[Consigne] Réécrivez, s'il vous plaît, le passage du texte sur la réforme des retraites qui va de "L’argument massue visant" jusqu'à "contribution le capital.", en remplaçant "robots" par "automates".
### Texte de l'exercice
Au départ, les choses paraissaient simples. Suivant les arguments d’un ministre PS, les chambres fédérales avaient accepté un compromis (prévoyance vieillesse 2020) qui – une fois encore – lésait les travailleuses obligées de travailler une année de plus (jusqu’à 65 ans) pour pouvoir bénéficier de l’assurance vieillesse (AVS). Déjà, dans les années 1990, c’était une conseillère fédérale PS : Ruth Dreifuss, qui avait fait passer l’âge de la retraite des femmes de 62 à 64 ans en échange de quelques concessions. Rien de mieux que de prétendus socialistes pour défendre le compromis politique, en disant que ce serait ça ou pire encore en cas de rejet ! Dans le cas présent, une compensation mensuelle dérisoire de 70 francs suisse (env. 60 €) pour les futurs retraités (hommes et femmes) a été obtenue, financée par une hausse des cotisations et de la TVA, l’impôt le plus antisocial !

L’argument massue visant à justifier cette réforme des retraites est – ici comme ailleurs – la mise en accusation de la population vieillissante du « baby-boom » à qui l’on reproche d’être trop nombreuse, de vivre trop longtemps, de coûter trop cher. L’emploi se raréfie, la précarité se développe, les robots et les machines remplacent la classe ouvrière, mais le système de protection sociale continue de reposer essentiellement sur les cotisations salariales. Pas question de mettre sérieusement à contribution le capital.

Une partie de la gauche et des syndicalistes a donc lancé un référendum contre cette nouvelle attaque et le peuple était appelé à choisir entre les préceptes de la « vraie gauche » et ceux du centre/gauche-libérale qui pratique le réformisme à l’envers, soit le saucissonnage du recul des prestations sociales. Mais c’était sans compter sur la frustration de la « droite dure », en désaccord avec le compromis gouvernemental et parlementaire, qui s’est lancée dans la campagne référendaire, coupant l’herbe sous les pieds de l’extrême-gauche. Maintenant, libéraux-radicaux et « populistes » d’extrême-droite se font les champions du refus de la réforme. Il faut dire que le « cadeau » des 70 francs leur est resté en travers de la gorge. Ils se font désormais passer pour des partisans de la cause des femmes, en expliquant que celles-ci devront travailler une année de plus pour verser cette obole à des messieurs qui n’en n’ont pas besoin et l’on a vu dans une émission de TV l’avocat genevois, conseiller national et vice-président du parti libéral-radical, Christian Lüscher interpeller une syndicaliste en lui disant : vous allez travailler une année pour payer ces 70 francs à moi-même et au conseiller fédéral (ministre) Alain Berset ici présent !
######
### Données présentées
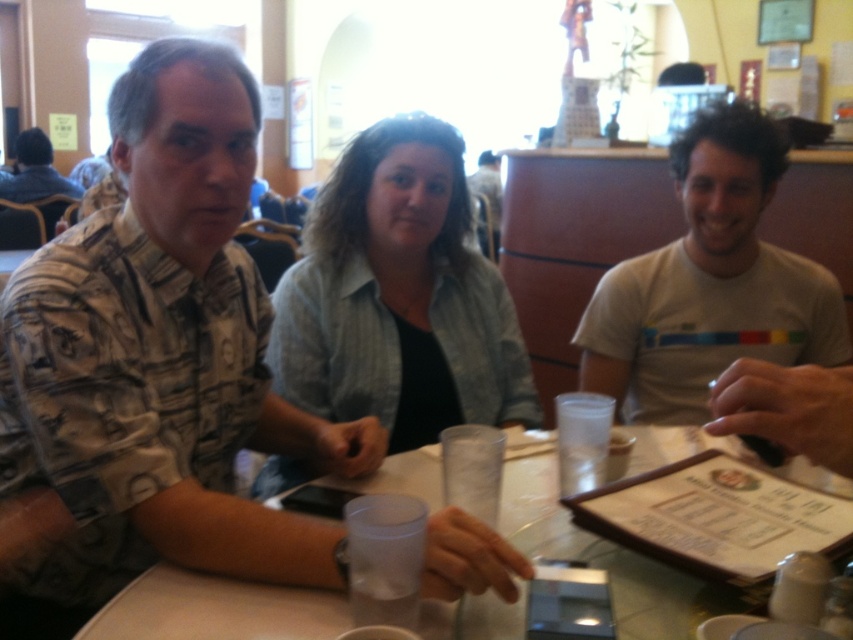
Which is above, clear plastic cup at center or denim jacket at upper left?

denim jacket at upper left is above.

Who is taller, clear plastic cup at center or denim jacket at upper left?

Standing taller between the two is denim jacket at upper left.

Is point (535, 480) farther from camera compared to point (32, 140)?

No.

At what (x,y) coordinates should I click in order to perform the action: click on clear plastic cup at center. Please return your answer as a coordinate pair (x, y). The width and height of the screenshot is (853, 640). Looking at the image, I should click on (602, 557).

Does denim jacket at upper left come behind matte black shirt at center?

No, denim jacket at upper left is closer to the viewer.

Which is more to the left, denim jacket at upper left or matte black shirt at center?

Positioned to the left is denim jacket at upper left.

Is point (22, 134) farther from viewer compared to point (495, 180)?

No, (22, 134) is in front of (495, 180).

Image resolution: width=853 pixels, height=640 pixels. Find the location of `denim jacket at upper left`. denim jacket at upper left is located at coordinates (33, 172).

Can you confirm if gray cotton t-shirt at right is taller than denim jacket at upper left?

Incorrect, gray cotton t-shirt at right's height is not larger of denim jacket at upper left's.

Is point (643, 291) positioned in front of point (36, 184)?

Yes, point (643, 291) is closer to viewer.

What are the coordinates of `gray cotton t-shirt at right` in the screenshot? It's located at (709, 284).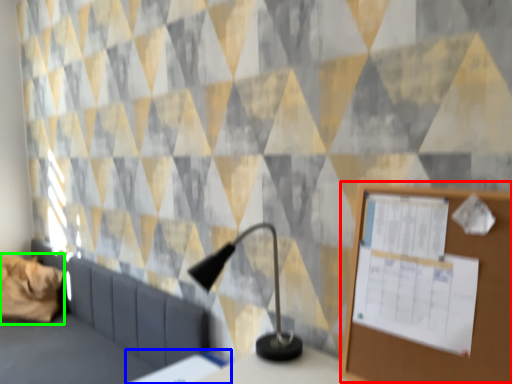
Question: Based on their relative distances, which object is nearer to bulletin board (highlighted by a red box)? Choose from table (highlighted by a blue box) and pillow (highlighted by a green box).

Choices:
 (A) table
 (B) pillow

Answer: (A)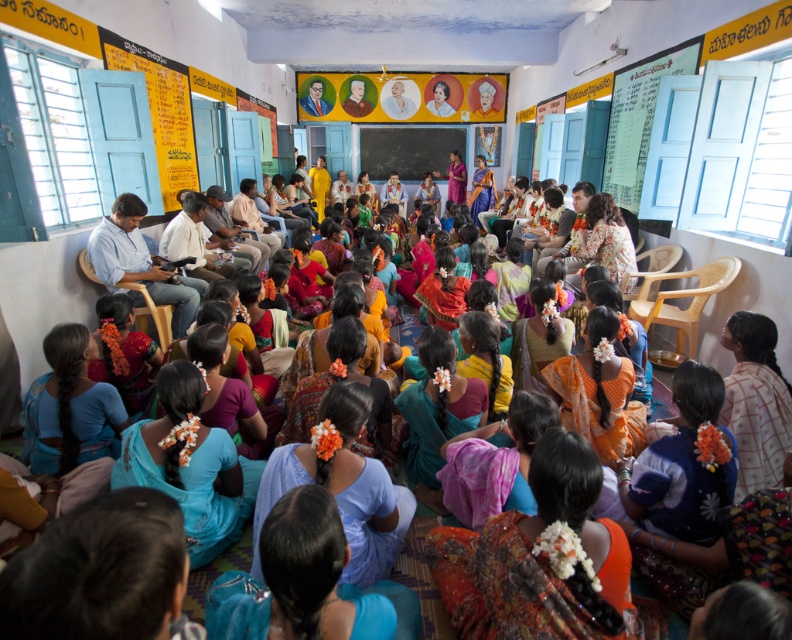
Does point (649, 120) come farther from viewer compared to point (126, 259)?

Yes, point (649, 120) is farther from viewer.

The height and width of the screenshot is (640, 792). In order to click on white paperboard at upper right in this screenshot , I will do (638, 116).

Where is `white paperboard at upper right`? Image resolution: width=792 pixels, height=640 pixels. white paperboard at upper right is located at coordinates (638, 116).

Does point (629, 72) come behind point (366, 170)?

No, it is not.

Between white paperboard at upper right and smooth wooden board at center, which one appears on the left side from the viewer's perspective?

smooth wooden board at center is more to the left.

Is point (626, 196) positioned before point (463, 147)?

That is True.

Where is `white paperboard at upper right`? The height and width of the screenshot is (640, 792). white paperboard at upper right is located at coordinates (638, 116).

What are the coordinates of `blue shirt at left` in the screenshot? It's located at (139, 262).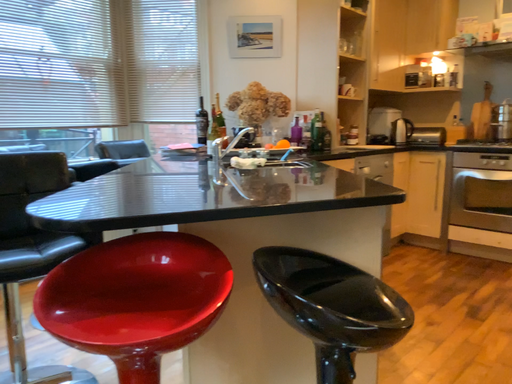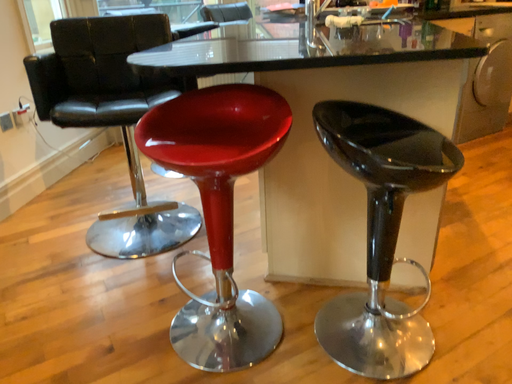
Question: Which way did the camera rotate in the video?

Choices:
 (A) rotated right
 (B) rotated left

Answer: (B)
######
[Votre réponse]
L’argument massue visant à justifier cette réforme des retraites est – ici comme ailleurs – la mise en accusation de la population vieillissante du « baby-boom » à qui l’on reproche d’être trop nombreuse, de vivre trop longtemps, de coûter trop cher. L’emploi se raréfie, la précarité se développe, les automates et les machines remplacent la classe ouvrière, mais le système de protection sociale continue de reposer essentiellement sur les cotisations salariales. Pas question de mettre sérieusement à contribution le capital.